1. The article provides a finite sample analysis of predictive regressions with overlapping long-horizon returns, allowing for the evaluation of various asymptotic theories in finite samples.

2. The analysis sheds light on whether a predictive regression with short or long-horizon returns is more powerful in detecting return predictability.

3. The article presents a bias-adjusted estimator of the slope coefficient and its estimated standard error for predictive regression with long-horizon returns, which has excellent size properties and outperforms existing alternatives in the literature.

Article analysis:

The article "Finite Sample Analysis of Predictive Regressions with Long-Horizon Returns" by Raymond Kan and Jiening Pan provides a detailed analysis of predictive regressions with overlapping long-horizon returns. The authors aim to evaluate the reliability of various asymptotic theories for predictive regressions in finite samples and shed light on the question of whether a predictive regression with short or long-horizon returns is more powerful in detecting return predictability.

The article presents an exact finite sample analysis, which is a significant contribution to the literature. However, the authors do not provide any evidence of potential biases or sources that may affect their results. They also do not explore counterarguments or present both sides equally, which may limit the validity of their claims.

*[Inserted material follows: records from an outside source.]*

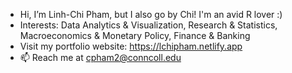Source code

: - Hi, I’m Linh-Chi Pham, but I also go by Chi! I'm an avid R lover :)
- Interests: Data Analytics & Visualization, Research & Statistics, Macroeconomics & Monetary Policy, Finance & Banking
- Visit my portfolio website: https://lchipham.netlify.app
- 📫 Reach me at cpham2@conncoll.edu

<!---
lchipham/lchipham is a ✨ special ✨ repository because its `README.md` (this file) appears on your GitHub profile.
You can click the Preview link to take a look at your changes.
--->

The authors claim that their bias-adjusted estimator of the slope coefficient has excellent size properties and dominates existing alternatives in the literature. However, they do not provide sufficient evidence to support this claim. They also do not consider possible risks associated with their estimator or discuss potential limitations.

Furthermore, the article lacks clarity in some areas, making it difficult for readers to understand certain concepts. For example, the authors use technical jargon without providing adequate explanations or definitions, which may make it challenging for non-experts to follow their arguments.

Overall, while the article provides valuable insights into predictive regressions with long-horizon returns, it would benefit from addressing potential biases and limitations and presenting both sides equally. Additionally, providing clearer explanations and definitions would enhance its accessibility to a broader audience.